▶ [DATASET]
☆ ☆ ☆ ☆ ☆

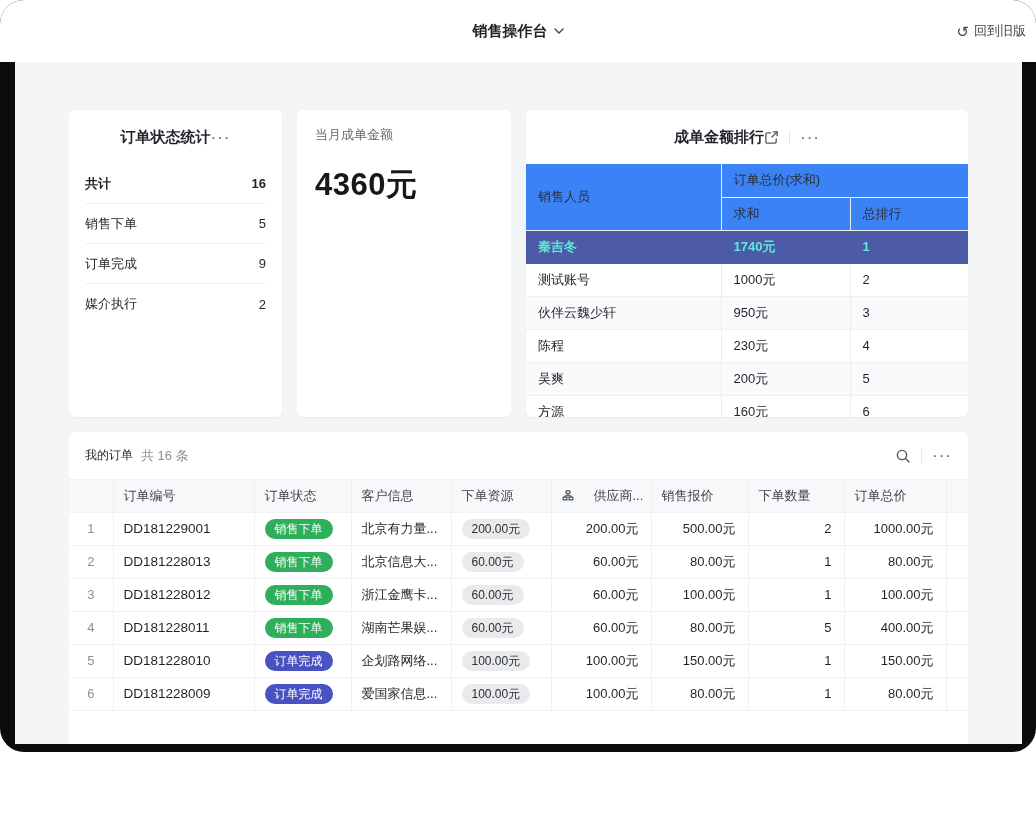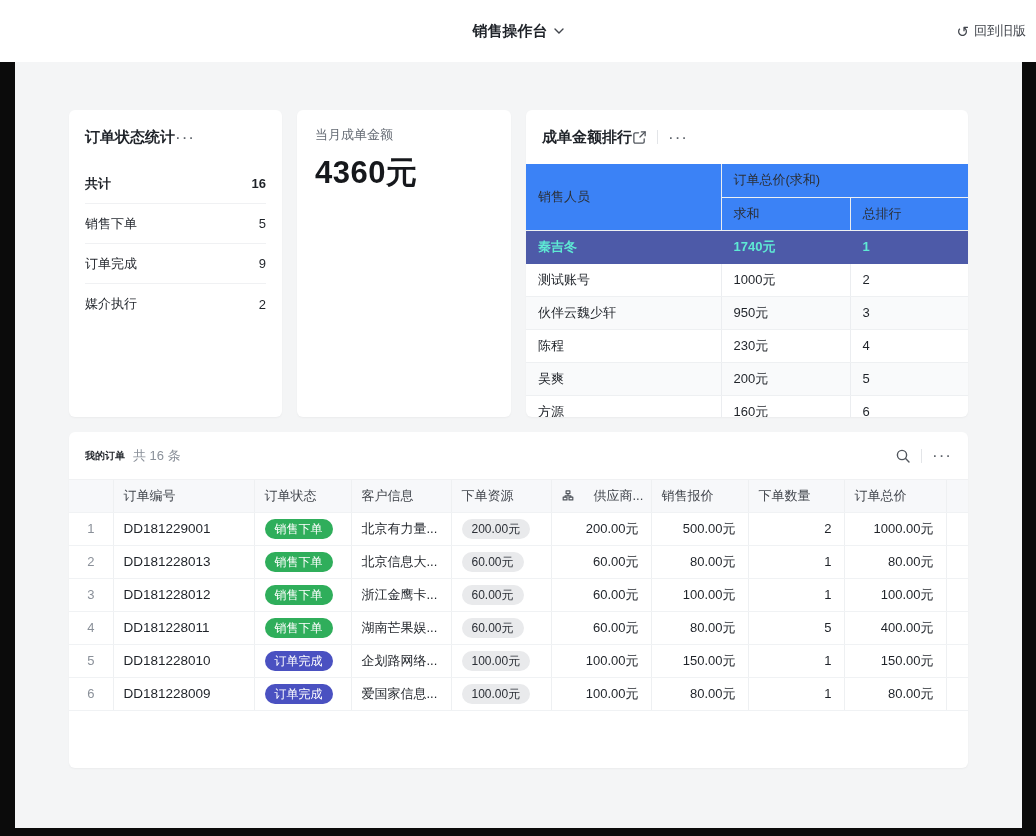"销售操作台" .screen { border-radius: none -> 24px; height: 836px -> 752px }
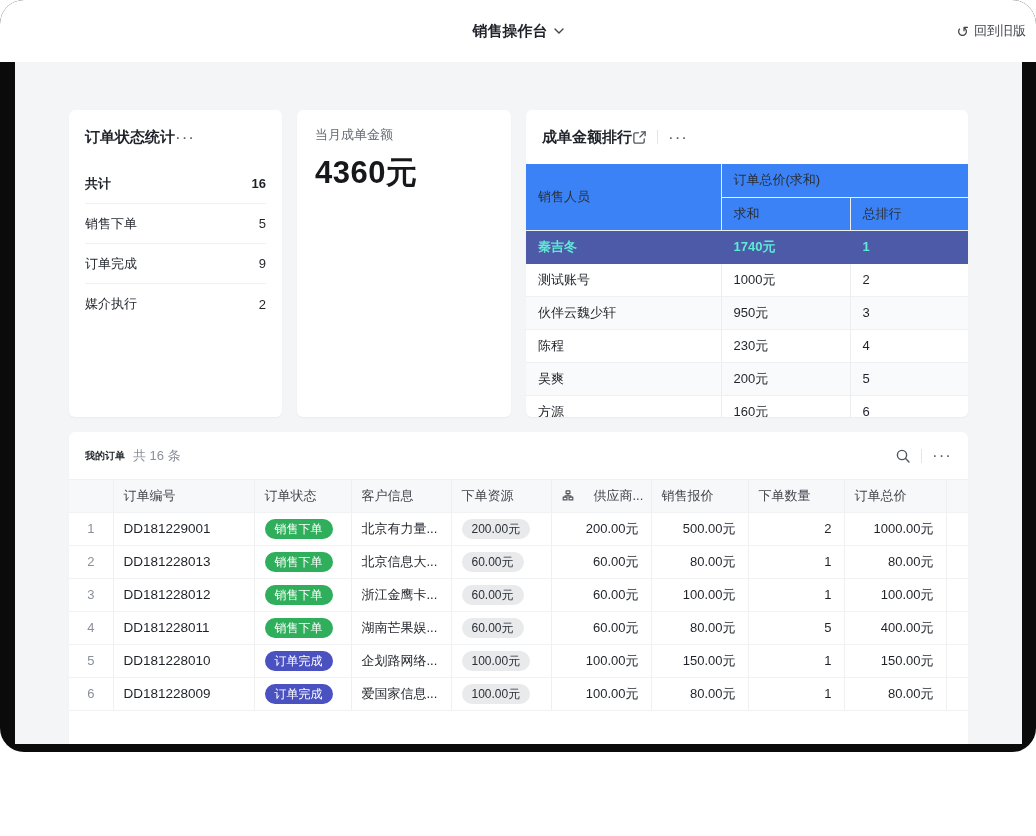"订单状态统计" .card-head { justify-content: flex-start -> center }
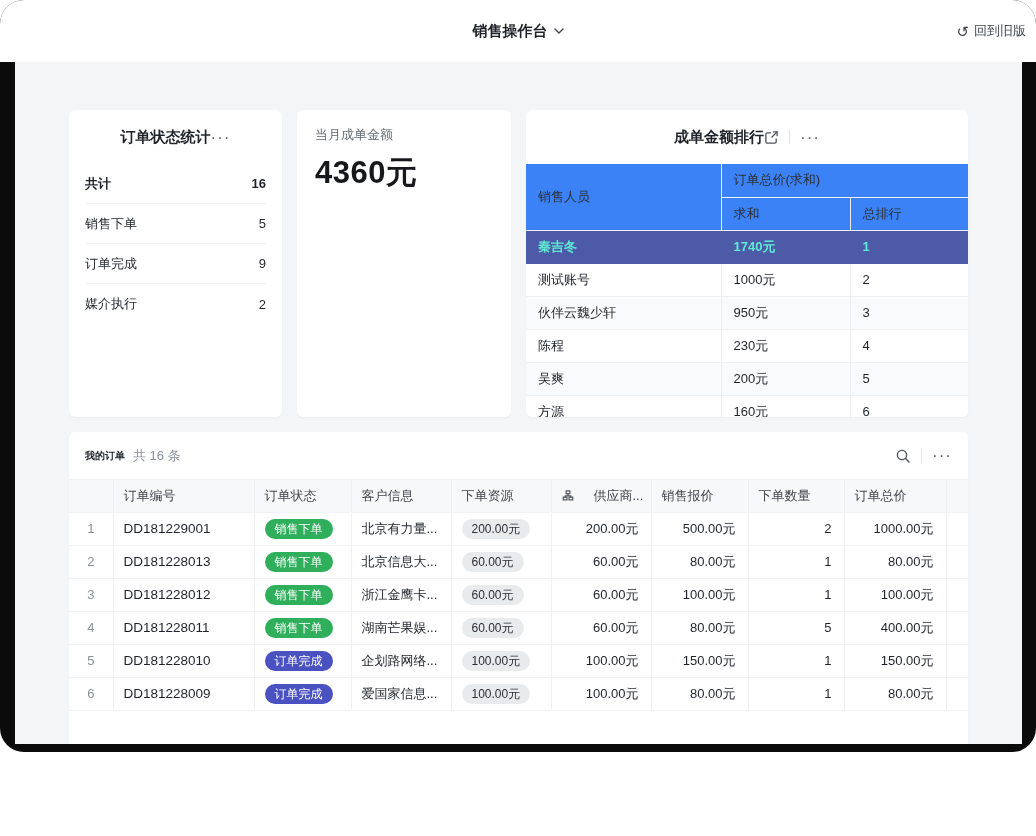"4360元" .amount-value { margin-top: 8px -> 20px }
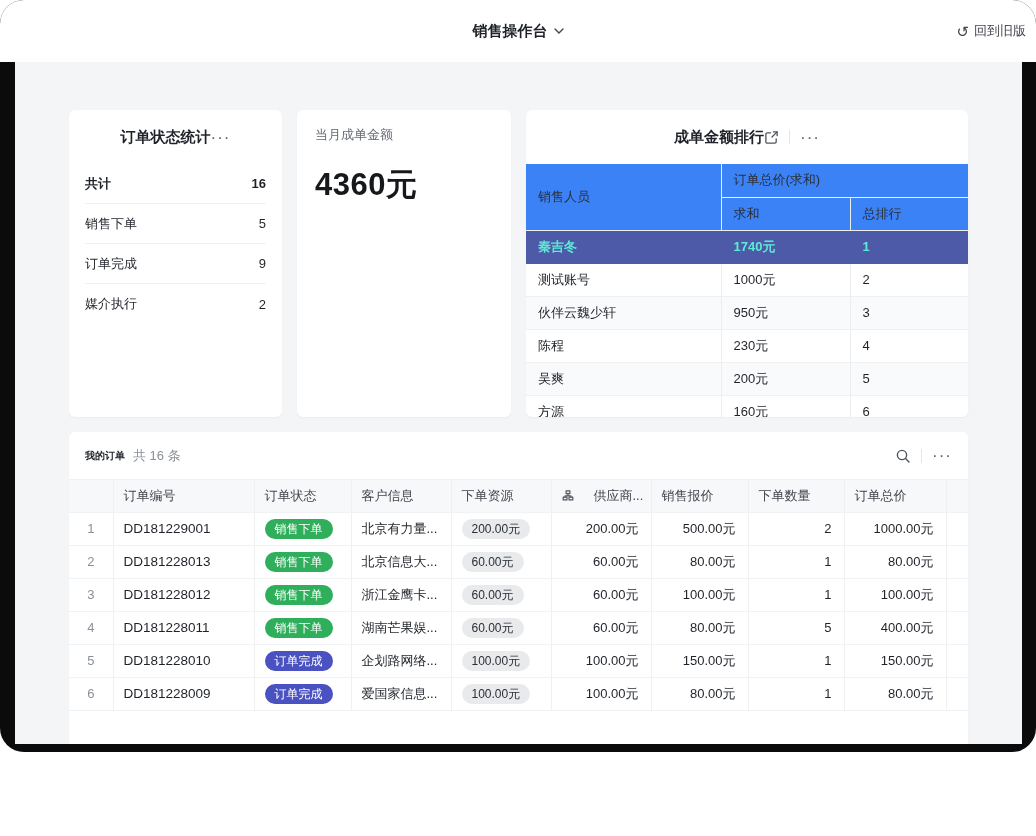"我的订单" .orders-title { font-size: 10px -> 12px; font-weight: 700 -> 400 }
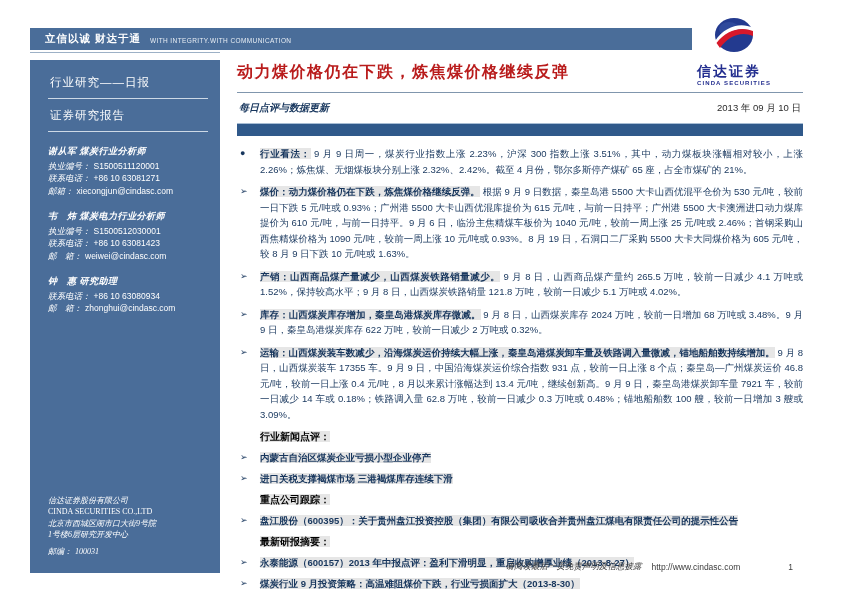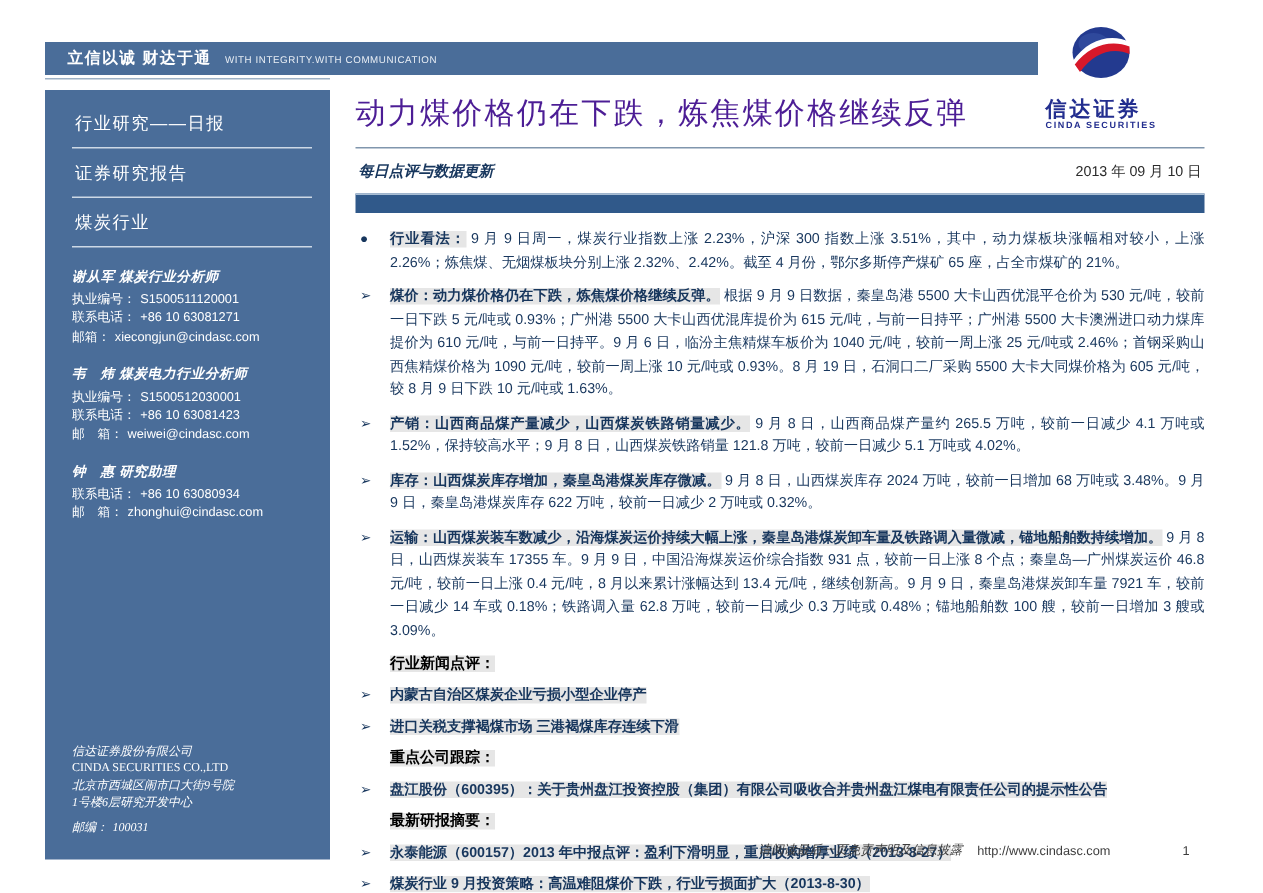"动力煤价格仍在下跌，炼焦煤价格继续反弹" .doc-title { color: #4c1d95 -> #b91c1c; font-size: 20px -> 16px; font-weight: normal -> bold }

☆ ☆ ☆ ☆ ☆

▶ [WORK REQUIRED]
Repeat the records above word for word, apart from the pictures.

▶ [RESPONSE TO THE TASK]
"销售操作台" .screen { border-radius: none -> 24px; height: 836px -> 752px }
"订单状态统计" .card-head { justify-content: flex-start -> center }
"4360元" .amount-value { margin-top: 8px -> 20px }
"我的订单" .orders-title { font-size: 10px -> 12px; font-weight: 700 -> 400 }
"动力煤价格仍在下跌，炼焦煤价格继续反弹" .doc-title { color: #4c1d95 -> #b91c1c; font-size: 20px -> 16px; font-weight: normal -> bold }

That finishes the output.